Music Department Colloquium: Felicia Sandler—“African Art Music: The Case of Dr. Ephraim Amu”

Wednesday, April 5, 2023 at 4:30pm
Zoom

FREE! Reservation required.

For all the scholarly attention dedicated to African musics, study of African art music is comparatively rare. Musicologists and theorists have typically devoted their care to European art music, whereas ethnomusicologists lean toward indigenous and popular music categories. Yet, African art music composers generate music enthusiastically performed, consumed and celebrated by musicians and listeners across the continent, a repertoire rich for study. African art music was defined at the recent seminar convened by Olabode Omojola at the Radcliffe Institute as “works of modern African composers who draw on European art music and traditional African musical elements” creating a distinct category of music. Of particular interest to me is the art music of Ephraim Amu (1899–1995), for a number of reasons. First, his music is captivating, and listeners in Ghana and far beyond enjoy it very much. Secondly, Amu is a significant voice in the arena of art music in Africa, recognized in his native Ghana as the “Father of Ghanaian art music,” and the architect of the regional choral idiom. Thirdly, the Amu style has had a decisive effect on composition in the country and the West African region. He is responsible for the ways that music has been taught in the post-colonial era, and many young composers continue to create music according to his design. For the past eight years, with Dr. Amu’s daughter Misonu Amu, I have been working on the development of a scholarly edition of Dr. Amu’s complete works. Now that the first volume of his music is available through the digital archive housed by the Ephraim Amu Foundation, it is possible for performers, scholars, and theory departments hungry to diversify their curricular offerings to access his work. In this presentation, I will introduce colloquium participants to music from each of Amu’s periods of activity. Together we will tease out the various intercultural aspects. Initial steps include identification of musical features, determination of the cultural contexts from whence they come, and consideration of how these contribute to the character of the work as a whole. By exploring points of correspondence in practice that allow for a dovetailing of systems, we can observe how Amu creates a cohesive expression, one that is novel, fresh, Ghanaian and, simultaneously, entirely his own.

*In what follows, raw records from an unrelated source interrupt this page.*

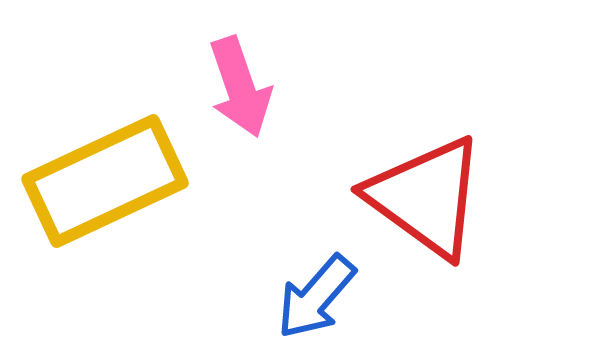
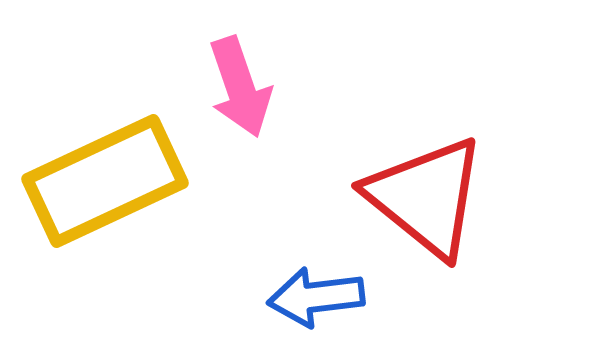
red triangle: rotated 3 degrees clockwise
blue arrow: rotated 42 degrees clockwise
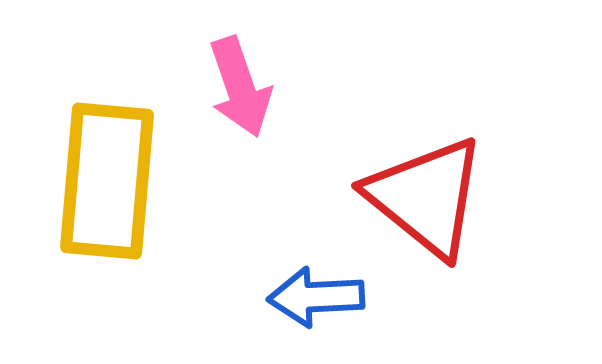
yellow rectangle: moved 2 px right; rotated 60 degrees counterclockwise
blue arrow: rotated 4 degrees clockwise
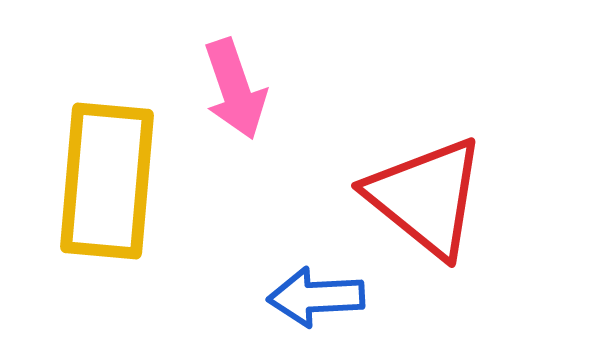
pink arrow: moved 5 px left, 2 px down
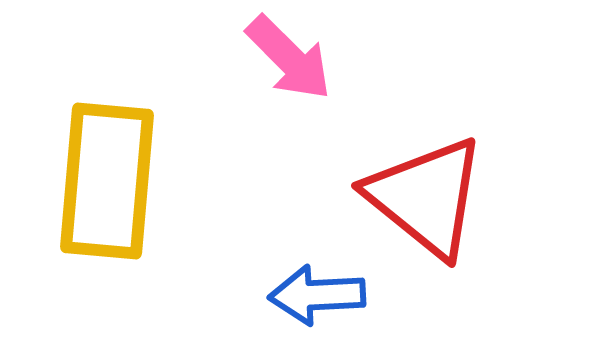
pink arrow: moved 54 px right, 31 px up; rotated 26 degrees counterclockwise
blue arrow: moved 1 px right, 2 px up
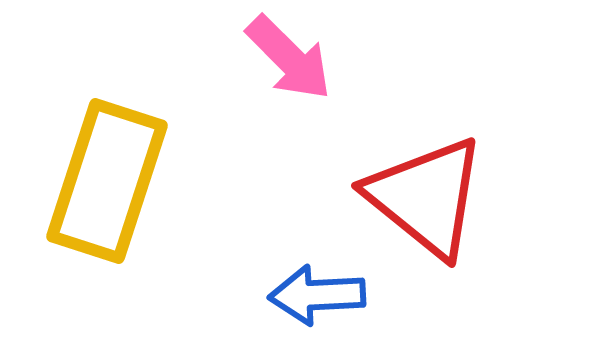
yellow rectangle: rotated 13 degrees clockwise
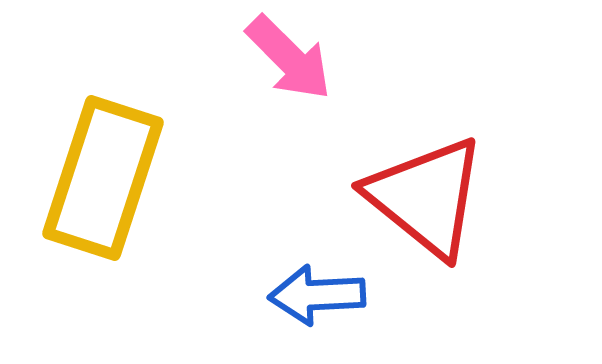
yellow rectangle: moved 4 px left, 3 px up
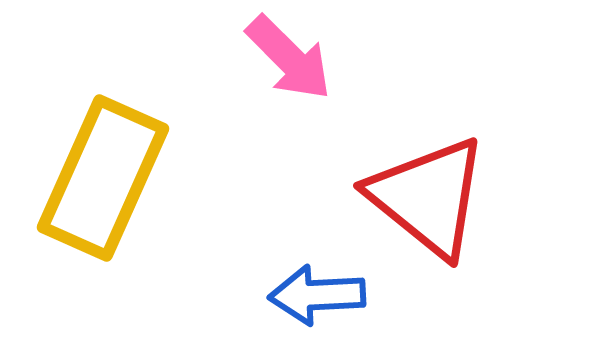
yellow rectangle: rotated 6 degrees clockwise
red triangle: moved 2 px right
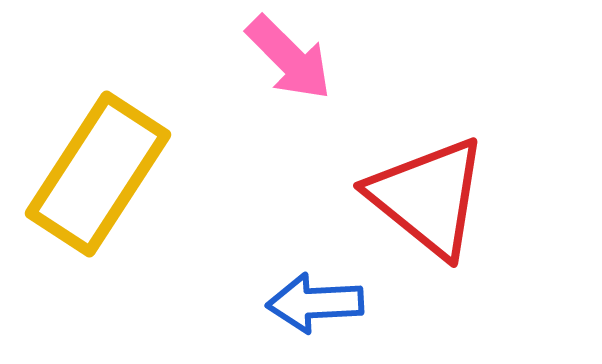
yellow rectangle: moved 5 px left, 4 px up; rotated 9 degrees clockwise
blue arrow: moved 2 px left, 8 px down
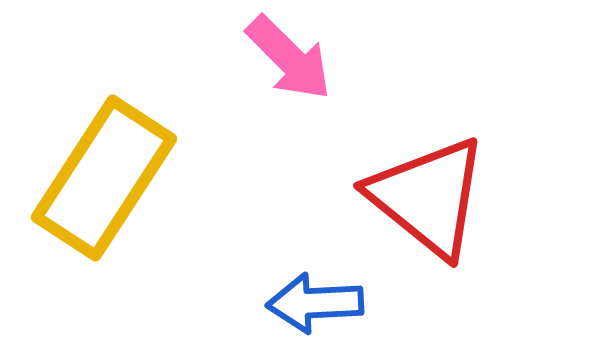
yellow rectangle: moved 6 px right, 4 px down
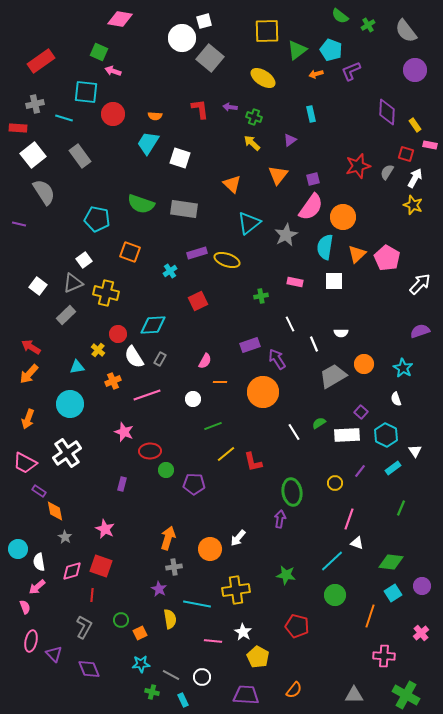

Felicia Sandler is a composer teaching at the New England Conservatory. She composes in all genres, with a particular love for choral music. Her works are published by E. C. Schirmer, Alliance Music, Shawnee Press, Mark Foster, and Dancing Flea Music; and are recorded on Mark Master and Naxos Labels. Sandler’s scholarship centers on the music of Ghanaian composer Dr. Ephraim Amu. Together with Misonu Amu, Amu’s daughter, Sandler is developing a critical edition of Amu’s complete works. Sandler’s teachers in Ghanaian traditional music include C. K. Ladzekpo, Obi Nyim Nda, and Emashie Cultural groups Nani Agbeli and Emmanuel Attah Poku.

The colloquium is organized by Assistant Professor of Music John Dankwa and Assistant Professor of Music and Russian, East European, and Eurasian Studies Saida Daukeyeva as part of the Music Department Colloquium Series.